The production rights for most of Krtek’s 60 cartoons are owned by Zeme Pohadek, a Prague-based production and publishing company that bought the rights from Kratky Film in 2003. It has sold 2.2 million Krtek DVDs since then and owns licenses with French, Chinese, German and Scandinavian broadcasters.
After the 16-day final Endeavour flight, Feustel, who took a book of Czech poetry with him on an earlier mission, and his wife Indira, who has Czech roots, toured the Czech Republic to promote science and technology to children.
“We hope that through his adventures in space, children and youth will become interested in math and science and technology, and will grow those educational experiences toward future careers,” Feustel said at the time.
Milerova, a student at Prague’s Anglo-American College, set up the Zdenek Miler Foundation to manage charity work with kids shortly after he died on Nov. 30, 2011. Miler, who liked the idea, created a worldwide trademark for Karolina to allow her to promote Krtek internationally.

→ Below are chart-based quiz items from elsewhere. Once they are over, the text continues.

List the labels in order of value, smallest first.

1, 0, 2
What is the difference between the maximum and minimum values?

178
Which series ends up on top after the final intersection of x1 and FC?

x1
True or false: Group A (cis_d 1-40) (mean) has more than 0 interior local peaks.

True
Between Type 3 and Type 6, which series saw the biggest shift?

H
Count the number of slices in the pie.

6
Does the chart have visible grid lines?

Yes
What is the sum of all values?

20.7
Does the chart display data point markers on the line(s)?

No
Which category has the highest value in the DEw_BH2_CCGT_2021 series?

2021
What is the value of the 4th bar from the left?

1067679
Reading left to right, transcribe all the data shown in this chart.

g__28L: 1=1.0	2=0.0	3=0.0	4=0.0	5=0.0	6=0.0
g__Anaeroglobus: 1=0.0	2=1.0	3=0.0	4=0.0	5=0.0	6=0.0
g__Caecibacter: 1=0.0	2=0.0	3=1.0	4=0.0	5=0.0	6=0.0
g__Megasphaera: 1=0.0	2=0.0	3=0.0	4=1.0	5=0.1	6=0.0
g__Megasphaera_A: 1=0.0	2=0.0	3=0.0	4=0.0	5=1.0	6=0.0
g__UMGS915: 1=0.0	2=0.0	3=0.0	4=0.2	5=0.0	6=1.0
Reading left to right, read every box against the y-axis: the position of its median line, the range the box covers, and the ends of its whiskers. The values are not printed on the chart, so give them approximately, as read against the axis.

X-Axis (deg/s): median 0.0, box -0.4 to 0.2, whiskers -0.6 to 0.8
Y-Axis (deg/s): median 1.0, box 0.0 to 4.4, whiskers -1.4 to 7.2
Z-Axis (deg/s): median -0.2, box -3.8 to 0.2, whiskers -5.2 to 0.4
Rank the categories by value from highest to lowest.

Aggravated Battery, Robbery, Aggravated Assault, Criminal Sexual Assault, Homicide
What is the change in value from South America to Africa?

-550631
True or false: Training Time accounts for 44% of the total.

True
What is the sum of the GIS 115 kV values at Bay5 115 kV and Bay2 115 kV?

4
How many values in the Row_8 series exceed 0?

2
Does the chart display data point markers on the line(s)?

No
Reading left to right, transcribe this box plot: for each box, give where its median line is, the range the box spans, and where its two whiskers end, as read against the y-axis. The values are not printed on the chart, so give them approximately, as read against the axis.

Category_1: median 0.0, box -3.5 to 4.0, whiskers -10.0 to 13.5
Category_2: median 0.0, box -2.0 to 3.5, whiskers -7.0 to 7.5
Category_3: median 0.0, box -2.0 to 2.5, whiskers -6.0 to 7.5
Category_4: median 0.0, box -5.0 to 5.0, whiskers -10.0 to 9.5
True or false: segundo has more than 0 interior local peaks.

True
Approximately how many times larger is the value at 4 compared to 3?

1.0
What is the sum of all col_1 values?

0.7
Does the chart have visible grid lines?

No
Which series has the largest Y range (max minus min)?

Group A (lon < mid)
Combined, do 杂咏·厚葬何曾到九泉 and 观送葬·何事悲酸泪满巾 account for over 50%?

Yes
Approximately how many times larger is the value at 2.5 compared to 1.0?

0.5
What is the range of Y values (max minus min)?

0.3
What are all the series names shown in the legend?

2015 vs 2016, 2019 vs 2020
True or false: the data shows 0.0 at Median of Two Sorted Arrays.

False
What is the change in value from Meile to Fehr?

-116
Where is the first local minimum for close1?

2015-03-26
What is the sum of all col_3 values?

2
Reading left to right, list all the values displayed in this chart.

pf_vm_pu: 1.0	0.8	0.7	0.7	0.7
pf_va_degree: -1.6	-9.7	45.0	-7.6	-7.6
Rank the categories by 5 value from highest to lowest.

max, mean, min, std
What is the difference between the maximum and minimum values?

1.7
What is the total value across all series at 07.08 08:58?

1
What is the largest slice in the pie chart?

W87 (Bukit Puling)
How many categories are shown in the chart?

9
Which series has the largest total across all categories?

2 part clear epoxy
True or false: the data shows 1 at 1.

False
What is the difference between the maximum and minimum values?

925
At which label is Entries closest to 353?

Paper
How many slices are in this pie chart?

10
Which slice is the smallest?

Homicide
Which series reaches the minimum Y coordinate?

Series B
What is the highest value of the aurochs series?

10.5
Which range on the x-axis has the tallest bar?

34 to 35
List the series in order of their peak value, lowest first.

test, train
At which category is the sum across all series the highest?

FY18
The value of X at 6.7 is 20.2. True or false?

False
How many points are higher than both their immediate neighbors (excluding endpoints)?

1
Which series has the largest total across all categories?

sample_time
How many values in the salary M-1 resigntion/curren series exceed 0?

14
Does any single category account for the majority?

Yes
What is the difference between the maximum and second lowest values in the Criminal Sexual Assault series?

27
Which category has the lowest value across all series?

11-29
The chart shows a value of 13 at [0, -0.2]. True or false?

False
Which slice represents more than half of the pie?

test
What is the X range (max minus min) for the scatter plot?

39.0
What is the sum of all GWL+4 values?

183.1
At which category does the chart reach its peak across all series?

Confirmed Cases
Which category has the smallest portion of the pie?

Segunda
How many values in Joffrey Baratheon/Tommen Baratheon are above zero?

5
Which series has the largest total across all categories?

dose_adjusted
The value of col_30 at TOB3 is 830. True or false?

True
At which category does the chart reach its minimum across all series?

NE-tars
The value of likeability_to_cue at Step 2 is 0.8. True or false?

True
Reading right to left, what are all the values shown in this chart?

The first app, a Krtek-themed Pexeso, which is a Czech version of the game known as Concentration in the U.S., was designed by ULikeIT s.r.o., a Czech app maker. A second e-coloring book is in design. Proceeds from app sales go to the foundation to help educate orphaned and disabled children.
“My grandfather was so happy to see Krtek on Endeavour,” said Milerova. “I want to continue to promote Krtek over there with books, movies and toys. I feel morally obliged to do so.”